Fort Mifflin remained a useless pile of rubble until 1793, when Pierre L'Enfant (1754-1825), the man who designed the layout of Washington DC and had a hand in the design and construction of at least two of the starforts we hold close to our hearts, Fort Washington and Fort Delaware, was put in charge of the fort's reconstruction effort by the John Adams (1735-1826) administration. Reconstruction began in 1795, L'Enfant was replaced by Stephen Rochefontaine (1755-1814), another French engineer, in 1798, and loads of freshly-minted casemates (and some buildings up top) were completed by 1802...just in time for the War of 1812 (1812-1814)!

Unfortunately, Philadelphia remained untouched by that war, likely because the federal government had moved from Philadelphia to Washington DC in 1799.

Fort Delaware was built on Pea Patch Island in the 1820's, about 40 miles south of Philadelphia on the Delaware River. This commanding presence gave Fort Mifflin a superfluous vibe, but the government did what they could to keep it up to date militarily. Confederate POWs were imprisoned at Fort Mifflin during the US Civil War (1861-1865), along with the usual group of uncooperative locals and Union soldiers. The army added a new sally port to the fort's west wall in 1866, and then immediately declared Fort Mifflin inactive. But you just sallyported me, wailed a jilted Fort Mifflin.

The Army Corps of Engineers stayed at the fort, updating its defenses and armaments as the years passed. The Second World War (1939-1945) saw a battery of anti-aircraft guns stationed at the fort to defend Philadelphia's shipyards, and a unit of the US Army Coast Artillery took up residence in 1942, just in case something got past Fort Delaware, which by now was backed up by the massive guns of Fort DuPont on the Delaware side of the river and Fort Mott on the New Jersey side. Either nothing ever did, or the Nazi U-Boats that crept past all of the defenses on the Delaware are still lurking silently off of Philadelphia, waiting for an attack order from their beloved Führer.

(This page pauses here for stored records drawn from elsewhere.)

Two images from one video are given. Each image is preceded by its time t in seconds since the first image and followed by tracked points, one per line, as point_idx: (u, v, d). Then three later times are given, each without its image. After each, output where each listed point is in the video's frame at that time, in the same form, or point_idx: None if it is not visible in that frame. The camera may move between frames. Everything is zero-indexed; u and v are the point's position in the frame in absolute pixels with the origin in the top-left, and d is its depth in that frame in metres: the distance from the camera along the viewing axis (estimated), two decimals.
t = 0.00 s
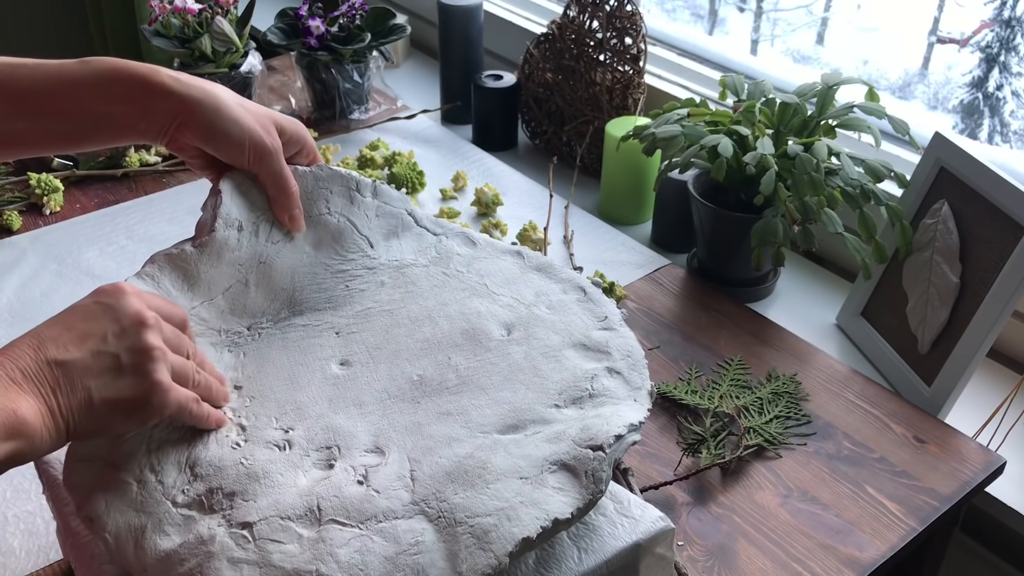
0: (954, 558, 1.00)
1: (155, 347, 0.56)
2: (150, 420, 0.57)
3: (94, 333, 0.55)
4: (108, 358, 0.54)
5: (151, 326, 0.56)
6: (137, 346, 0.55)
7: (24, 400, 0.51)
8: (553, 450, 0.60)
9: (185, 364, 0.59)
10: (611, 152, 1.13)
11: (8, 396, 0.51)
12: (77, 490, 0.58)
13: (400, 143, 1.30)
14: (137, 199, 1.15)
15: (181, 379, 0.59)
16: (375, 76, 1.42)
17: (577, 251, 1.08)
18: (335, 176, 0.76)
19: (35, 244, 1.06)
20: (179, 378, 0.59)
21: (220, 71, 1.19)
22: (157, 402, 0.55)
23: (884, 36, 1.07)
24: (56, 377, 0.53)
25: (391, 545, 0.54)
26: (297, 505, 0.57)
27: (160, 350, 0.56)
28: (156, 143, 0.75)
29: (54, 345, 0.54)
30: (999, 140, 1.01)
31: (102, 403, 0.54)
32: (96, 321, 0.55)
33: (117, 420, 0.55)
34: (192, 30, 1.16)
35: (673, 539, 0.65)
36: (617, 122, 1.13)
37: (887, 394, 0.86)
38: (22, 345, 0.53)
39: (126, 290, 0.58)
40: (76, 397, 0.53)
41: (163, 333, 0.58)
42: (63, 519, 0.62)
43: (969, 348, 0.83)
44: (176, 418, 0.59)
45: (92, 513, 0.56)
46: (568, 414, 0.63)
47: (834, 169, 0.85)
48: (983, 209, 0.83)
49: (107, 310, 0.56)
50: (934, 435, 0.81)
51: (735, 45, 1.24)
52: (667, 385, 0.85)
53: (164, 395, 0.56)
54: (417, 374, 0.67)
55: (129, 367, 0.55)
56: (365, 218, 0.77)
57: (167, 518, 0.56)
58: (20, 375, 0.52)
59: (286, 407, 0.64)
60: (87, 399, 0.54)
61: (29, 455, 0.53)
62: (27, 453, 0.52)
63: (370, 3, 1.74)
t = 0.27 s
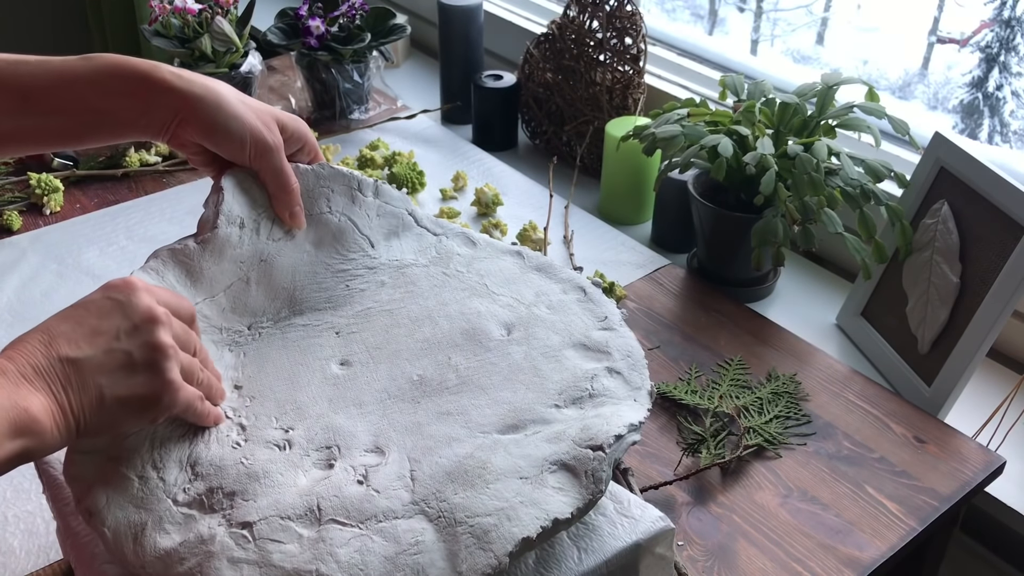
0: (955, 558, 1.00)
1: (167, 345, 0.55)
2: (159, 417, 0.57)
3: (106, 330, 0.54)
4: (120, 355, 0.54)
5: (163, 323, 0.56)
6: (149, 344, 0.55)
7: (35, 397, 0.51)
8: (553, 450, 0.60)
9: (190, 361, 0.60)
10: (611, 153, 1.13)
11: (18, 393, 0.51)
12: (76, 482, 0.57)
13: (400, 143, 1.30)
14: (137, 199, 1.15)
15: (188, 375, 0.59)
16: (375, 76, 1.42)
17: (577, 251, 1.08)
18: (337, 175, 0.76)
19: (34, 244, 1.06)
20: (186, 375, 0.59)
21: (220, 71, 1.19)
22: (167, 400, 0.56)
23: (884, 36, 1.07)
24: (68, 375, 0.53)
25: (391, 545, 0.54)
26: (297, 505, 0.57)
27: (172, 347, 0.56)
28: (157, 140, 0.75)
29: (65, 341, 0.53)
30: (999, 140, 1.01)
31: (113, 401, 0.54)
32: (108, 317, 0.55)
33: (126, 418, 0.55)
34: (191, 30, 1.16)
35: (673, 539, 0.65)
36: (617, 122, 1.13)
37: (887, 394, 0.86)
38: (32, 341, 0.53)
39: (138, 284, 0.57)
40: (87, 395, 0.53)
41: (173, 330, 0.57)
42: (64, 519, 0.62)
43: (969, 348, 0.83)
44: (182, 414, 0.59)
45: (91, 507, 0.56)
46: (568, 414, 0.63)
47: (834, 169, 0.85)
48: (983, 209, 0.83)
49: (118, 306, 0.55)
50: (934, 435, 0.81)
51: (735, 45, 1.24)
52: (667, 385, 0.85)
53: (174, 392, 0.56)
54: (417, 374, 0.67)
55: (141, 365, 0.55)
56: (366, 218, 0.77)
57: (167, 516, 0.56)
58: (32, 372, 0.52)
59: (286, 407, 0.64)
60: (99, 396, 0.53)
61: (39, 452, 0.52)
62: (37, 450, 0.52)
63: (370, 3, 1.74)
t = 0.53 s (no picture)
0: (955, 558, 1.01)
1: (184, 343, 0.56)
2: (169, 414, 0.57)
3: (122, 325, 0.55)
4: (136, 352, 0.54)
5: (179, 320, 0.56)
6: (166, 341, 0.55)
7: (49, 391, 0.51)
8: (553, 450, 0.60)
9: (201, 360, 0.60)
10: (611, 153, 1.13)
11: (32, 386, 0.51)
12: (78, 475, 0.57)
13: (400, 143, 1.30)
14: (138, 199, 1.15)
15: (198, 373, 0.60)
16: (375, 76, 1.43)
17: (577, 251, 1.08)
18: (339, 174, 0.76)
19: (35, 244, 1.06)
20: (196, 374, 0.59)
21: (220, 72, 1.19)
22: (180, 398, 0.56)
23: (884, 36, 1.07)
24: (82, 369, 0.53)
25: (391, 545, 0.54)
26: (297, 505, 0.57)
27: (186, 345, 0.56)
28: (157, 137, 0.76)
29: (81, 336, 0.53)
30: (999, 140, 1.01)
31: (128, 398, 0.54)
32: (124, 312, 0.55)
33: (139, 415, 0.55)
34: (192, 30, 1.17)
35: (672, 539, 0.65)
36: (617, 122, 1.13)
37: (887, 394, 0.86)
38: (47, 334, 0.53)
39: (154, 281, 0.57)
40: (103, 391, 0.53)
41: (189, 328, 0.58)
42: (65, 518, 0.62)
43: (968, 348, 0.83)
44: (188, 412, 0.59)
45: (92, 500, 0.56)
46: (568, 414, 0.63)
47: (834, 169, 0.85)
48: (983, 209, 0.83)
49: (135, 302, 0.55)
50: (934, 435, 0.81)
51: (735, 45, 1.24)
52: (667, 385, 0.85)
53: (188, 390, 0.57)
54: (417, 374, 0.67)
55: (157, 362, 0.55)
56: (367, 217, 0.77)
57: (168, 514, 0.56)
58: (46, 365, 0.52)
59: (286, 407, 0.64)
60: (114, 393, 0.54)
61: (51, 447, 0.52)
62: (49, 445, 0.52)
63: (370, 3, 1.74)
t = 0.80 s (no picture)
0: (955, 558, 1.01)
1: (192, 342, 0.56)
2: (174, 413, 0.57)
3: (131, 323, 0.55)
4: (144, 350, 0.54)
5: (189, 319, 0.56)
6: (175, 340, 0.55)
7: (58, 389, 0.51)
8: (553, 450, 0.60)
9: (206, 358, 0.60)
10: (611, 153, 1.13)
11: (40, 383, 0.51)
12: (79, 472, 0.57)
13: (400, 143, 1.30)
14: (138, 199, 1.15)
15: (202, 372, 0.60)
16: (375, 76, 1.43)
17: (577, 251, 1.08)
18: (341, 173, 0.76)
19: (35, 244, 1.06)
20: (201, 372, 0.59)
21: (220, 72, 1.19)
22: (187, 397, 0.57)
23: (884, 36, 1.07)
24: (91, 368, 0.53)
25: (391, 545, 0.54)
26: (297, 505, 0.57)
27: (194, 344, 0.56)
28: (160, 132, 0.76)
29: (90, 333, 0.53)
30: (999, 140, 1.01)
31: (135, 397, 0.55)
32: (134, 310, 0.55)
33: (145, 413, 0.56)
34: (192, 30, 1.17)
35: (672, 539, 0.65)
36: (617, 122, 1.13)
37: (887, 394, 0.86)
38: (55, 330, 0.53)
39: (164, 278, 0.57)
40: (110, 389, 0.53)
41: (198, 327, 0.58)
42: (65, 517, 0.62)
43: (969, 348, 0.83)
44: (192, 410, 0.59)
45: (93, 497, 0.56)
46: (568, 414, 0.63)
47: (834, 169, 0.85)
48: (983, 209, 0.83)
49: (145, 300, 0.55)
50: (934, 435, 0.81)
51: (735, 45, 1.24)
52: (667, 385, 0.85)
53: (195, 390, 0.57)
54: (417, 374, 0.67)
55: (165, 361, 0.55)
56: (369, 216, 0.77)
57: (169, 513, 0.56)
58: (55, 363, 0.52)
59: (286, 407, 0.64)
60: (121, 391, 0.54)
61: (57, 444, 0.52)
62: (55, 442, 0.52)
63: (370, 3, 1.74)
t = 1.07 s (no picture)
0: (955, 558, 1.01)
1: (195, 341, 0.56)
2: (177, 412, 0.57)
3: (133, 323, 0.54)
4: (147, 350, 0.54)
5: (191, 319, 0.56)
6: (177, 340, 0.55)
7: (59, 389, 0.51)
8: (553, 450, 0.60)
9: (208, 358, 0.60)
10: (611, 153, 1.13)
11: (42, 383, 0.51)
12: (79, 471, 0.57)
13: (400, 143, 1.30)
14: (138, 199, 1.15)
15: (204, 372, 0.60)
16: (375, 76, 1.43)
17: (577, 251, 1.08)
18: (342, 171, 0.76)
19: (35, 245, 1.06)
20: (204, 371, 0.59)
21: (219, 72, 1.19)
22: (189, 397, 0.56)
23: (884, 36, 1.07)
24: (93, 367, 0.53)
25: (391, 545, 0.54)
26: (297, 505, 0.57)
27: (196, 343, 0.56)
28: (160, 129, 0.76)
29: (92, 332, 0.53)
30: (999, 140, 1.01)
31: (137, 396, 0.54)
32: (137, 309, 0.55)
33: (147, 413, 0.56)
34: (192, 30, 1.17)
35: (672, 539, 0.65)
36: (617, 122, 1.13)
37: (887, 394, 0.86)
38: (58, 330, 0.53)
39: (167, 277, 0.57)
40: (112, 388, 0.53)
41: (200, 326, 0.58)
42: (64, 517, 0.62)
43: (969, 348, 0.83)
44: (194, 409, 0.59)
45: (94, 496, 0.56)
46: (568, 414, 0.63)
47: (834, 169, 0.85)
48: (983, 209, 0.83)
49: (147, 299, 0.55)
50: (934, 435, 0.81)
51: (735, 45, 1.24)
52: (667, 385, 0.85)
53: (197, 390, 0.57)
54: (417, 374, 0.67)
55: (167, 360, 0.55)
56: (370, 215, 0.77)
57: (169, 513, 0.56)
58: (57, 362, 0.52)
59: (286, 407, 0.64)
60: (123, 391, 0.54)
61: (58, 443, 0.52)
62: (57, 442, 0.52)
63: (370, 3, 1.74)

The military had pretty much abandoned Fort Mifflin by 1954, but it remained a pseudo-active Corps of Engineers post. The federal government deeded the fort to the City of Philadelphia in 1962, and efforts to shape the remains of the fort into a tourist attraction began. Fort Mifflin is technically still an active Corps of Engineers post, which makes it the longest-serving fortification in the US...and the only US military post that's older than the Declaration of Independence!

For those who feel compelled to think such things are even remotely reasonable, Fort Mifflin is reportedly totes haunted. Ghosts supposedly like familiar surroundings as much as alive people do, so they enjoy a place that hasn't changed much over the years, like Fort Mifflin. There are many supposed recurring spooks at the fort, one of which is the Screaming Woman, which, as far as I can tell, does nothing even remotely akin to screaming. This was Elizabeth Pratt, the wife of an officer living on the base with their daughter, who fell in love with another soldier stationed at the fort. For whatever reason, Mrs. Pratt was not down with the arrangement, and refused to let her daughter marry her beau. The depressed girl contracted Typhoid Fever shortly thereafter and died...and to this day, Elizabeth Pratt can be (occasionally) seen peering from a window on the second floor of the Officer's Quarters building, perhaps looking for her equally dead daughter (no screaming involved)...but she can only be seen by children. Go figure.

Today, Fort Mifflin defends Philadelphia International Airport from incursion by the wicked New Jersyites. It's open to brave, ghost-dodging visitors for a small fee from March 1 through mid-December, and you can bet I'll be heading up Route 95 this spring for a visit!